“Algunas palabras se quedan grabadas por mucho tiempo, y algunas noches dejan recuerdo para siempre.”
Han pasado cerca de diez años desde que Lane Daniels dejó Vancouver para aventurarse en un viaje de tren. El huir de un padre que le rompió seis costillas y le desfiguró la mano con un martillo, lo adentró al mundo de las carreras ilegales en Los Ángeles. Portando tatuajes, chaquetas de cuero y desfiles de mujeres, olvidó los recuerdos que quemó conjuntamente con su padre. Lane olvidó sus raíces, y con ellas a Verity, una apasionada de los gatos, los diarios y los dibujos. La amistad de ambos era sólida, pero hasta una borrachera de diecisiete, fue cuando tuvieron el valor de decir aquello que los quemaba por dentro.
Lane le suplicó huir con él, pero Verity cuidaba de su abuela y no llegó al tren donde él la esperaba. En Vancouver se quedó la jovencita con vómitos y dos líneas rosadas en una prueba de embarazo. Verity no deseaba que el chico regresara a su hogar destruido, y por diez años mantuvo el secreto de las coletas doradas. No hubo llamadas, cartas, reencuentros ni sospechas.

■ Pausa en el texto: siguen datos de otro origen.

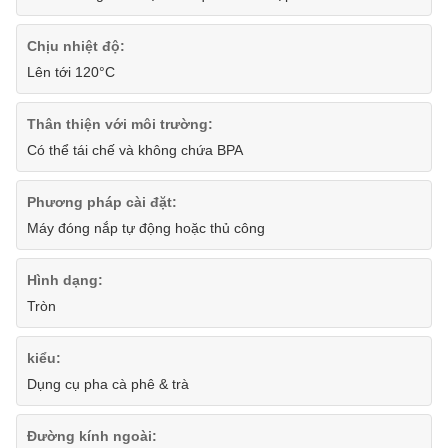
Chịu nhiệt độ:
Lên tới 120°C
Thân thiện với môi trường:
Có thể tái chế và không chứa BPA
Phương pháp cài đặt:
Máy đóng nắp tự động hoặc thủ công
Hình dạng:
Tròn
kiểu:
Dụng cụ pha cà phê & trà
Đường kính ngoài:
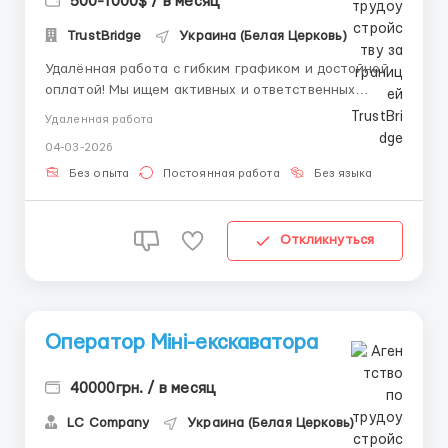
500-1000$ / в месяц
TrustBridge
Украина (Белая Церковь)
Удалённая работа с гибким графиком и достойной
оплатой! Мы ищем активных и ответственных
людей, готовых начать карьеру в онлайн-сфере.
Удаленная работа
Обучение и полная поддержка — за нами!
04-03-2026
Требования: Компьютер или ноутбук;
Ответственность и желание развиваться; Опыт не
Без опыта
Постоянная работа
Без языка
требуется...
Откликнуться
Оператор Міні-екскаватора
40000грн. / в месяц
LC Company
Украина (Белая Церковь)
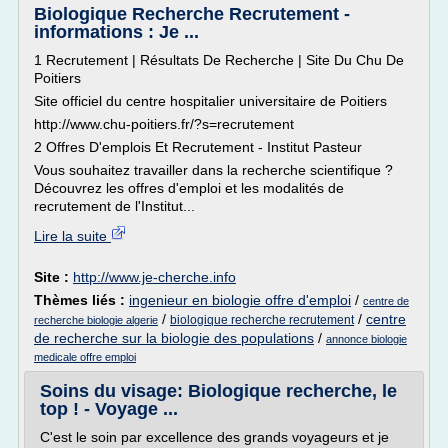
Biologique Recherche Recrutement -
informations : Je ...
1 Recrutement | Résultats De Recherche | Site Du Chu De
Poitiers
Site officiel du centre hospitalier universitaire de Poitiers
http://www.chu-poitiers.fr/?s=recrutement
2 Offres D'emplois Et Recrutement - Institut Pasteur
Vous souhaitez travailler dans la recherche scientifique ?
Découvrez les offres d'emploi et les modalités de
recrutement de l'Institut...
Lire la suite
Site :
http://www.je-cherche.info
Thèmes liés :
ingenieur en biologie offre d'emploi
/
centre de
/
/
centre
biologique recherche recrutement
recherche biologie algerie
de recherche sur la biologie des populations
/
annonce biologie
medicale offre emploi
Soins du visage: Biologique recherche, le
top ! - Voyage ...
C'est le soin par excellence des grands voyageurs et je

Todo estuvo en paz hasta el funeral de la abuela de Lane, cuando aquel muchacho que se marchó con una valija rota, regresó convertido en un hombre imponente y con un pasado que no quería recordar. Una década bastaría para que olvidasen al otro, pero cuando se reencontraron en ese funeral marchito, lo primero que Lane miró fue la pequeña en la mano de Verity.
Una pregunta bastó para que todo lo que Lane construyó se tambaleara. En su vida no había lugar para el romance, y la de Verity estaba consagrada a su matrimonio.
“Algunos secretos deben permanecer ocultos para siempre, y otros son tan visibles como los tatuajes.”